- Leaders: Ibrahim Ag Bahanga Hassan Ag Fagaga
- Dates active: July 2006 - 2009
- Split from: May 23, 2006 Democratic Alliance for Change
- Ideology: Tuareg nationalism
- Size: 100-1,000 3,000 (per Bahanga)
- Wars: Tuareg rebellion (2007-2009)

= Niger-Mali Tuareg Alliance =

The Niger-Mali Tuareg Alliance (French: Alliance Touareg Niger-Mali), abbreviated ATNM was a political and military organization between Malian Tuaregs of the Adrar des Ifoghas and Nigerien Tuaregs.

== History ==
The ATNM was founded between July 25 and 27, 2006 by Ibrahim Ag Bahanga following disagreements with the recently signed Algiers Accords, claiming they were not being implemented. The ATNM was a splinter group from the May 23, 2006 Democratic Alliance for Change (ADC), which Bahanga was a founder of. The first attack by the group was in Tinzaouaten on May 11, 2007, which left eight fighters dead and two Malian soldiers dead.

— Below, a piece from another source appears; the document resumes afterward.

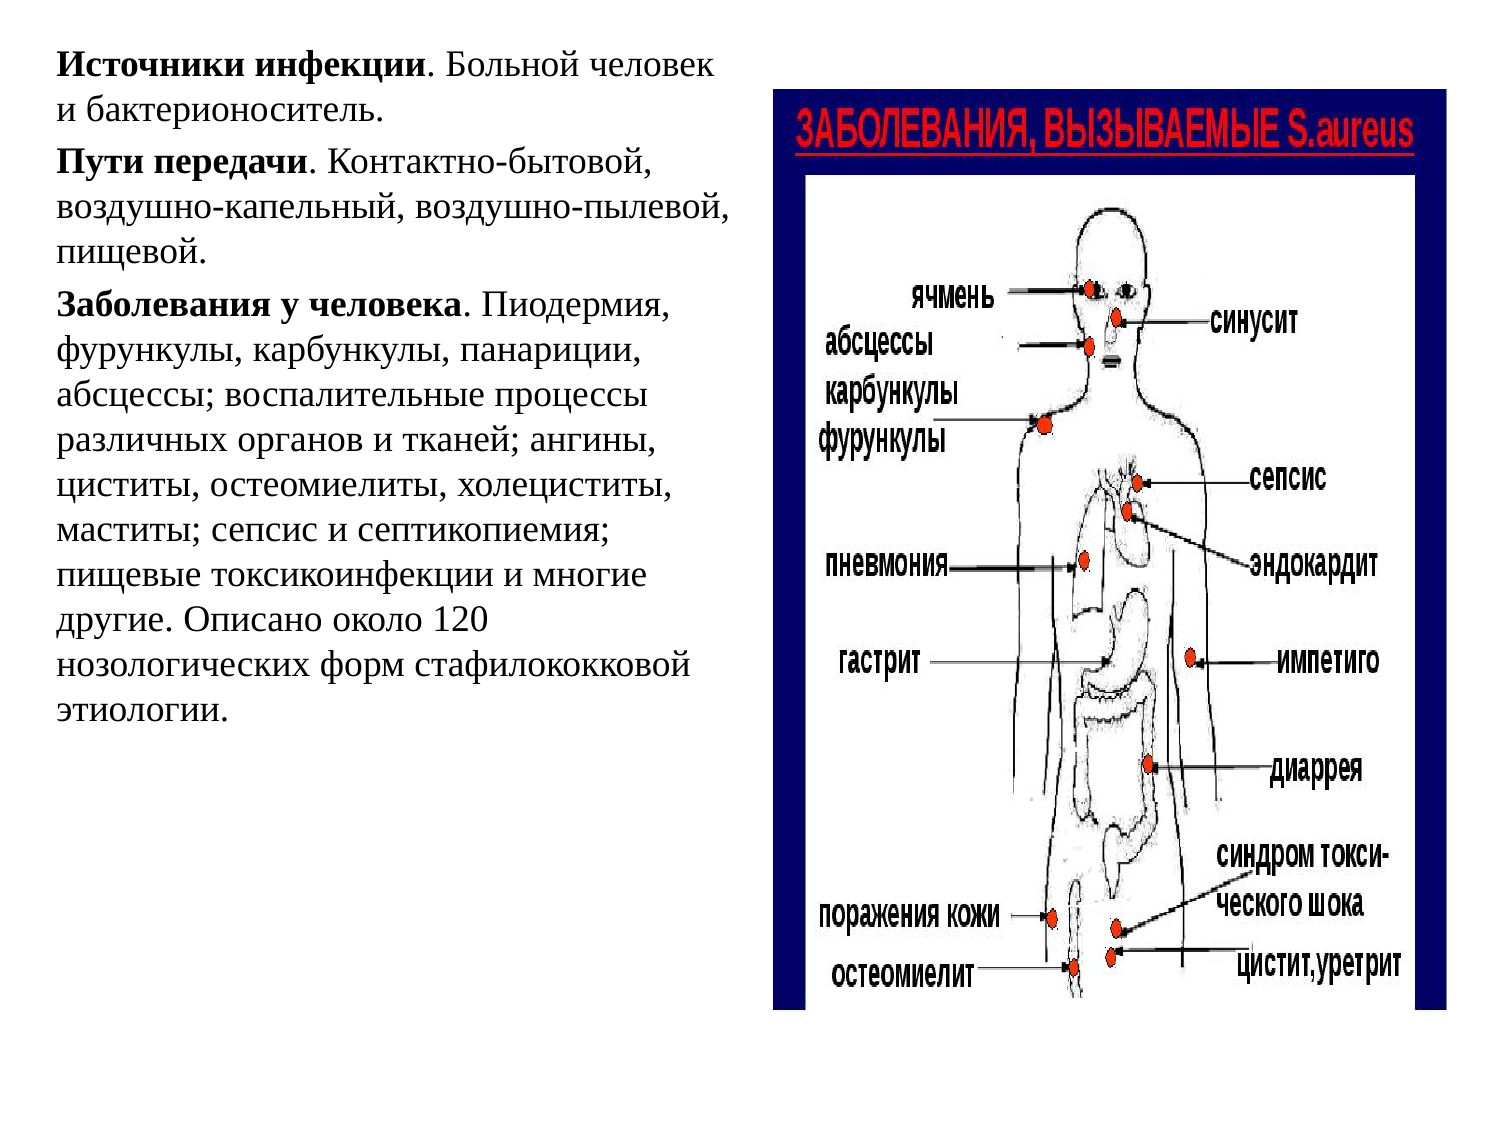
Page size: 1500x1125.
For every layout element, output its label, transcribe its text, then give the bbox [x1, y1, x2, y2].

picture [773, 89, 1448, 1012]
list Источники инфекции. Больной человек и бактерионоситель. Пути передачи. Контактно-бытовой, воздушно-капельный, воздушно-пылевой, пищевой. Заболевания у человека. Пиодермия, фурункулы, карбункулы, панариции, абсцессы; воспалительные процессы различных органов и тканей; ангины, циститы, остеомиелиты, холециститы, маститы; сепсис и септикопиемия; пищевые токсикоинфекции и многие другие. Описано около 120 нозологических форм стафилококковой этиологии. [41, 30, 750, 1012]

A second attack in Tedjeret saw sixty Nigerien soldiers taken hostage by ATNM. Following this attack, Hassan Ag Fagaga joined the ATNM.

The group was alleged to have contacts with drug traffickers in Mali and Niger. While the Malian government alleged links between ATNM and Al-Qaeda in the Islamic Maghreb (AQIM), Bahanga denied any connection with AQIM. Fagaga and Bahanga's leadership and heavy losses among ATNM fighters caused the group to decline, and the group disarmed in 2009 when Libya offered monetary compensation to the fighters.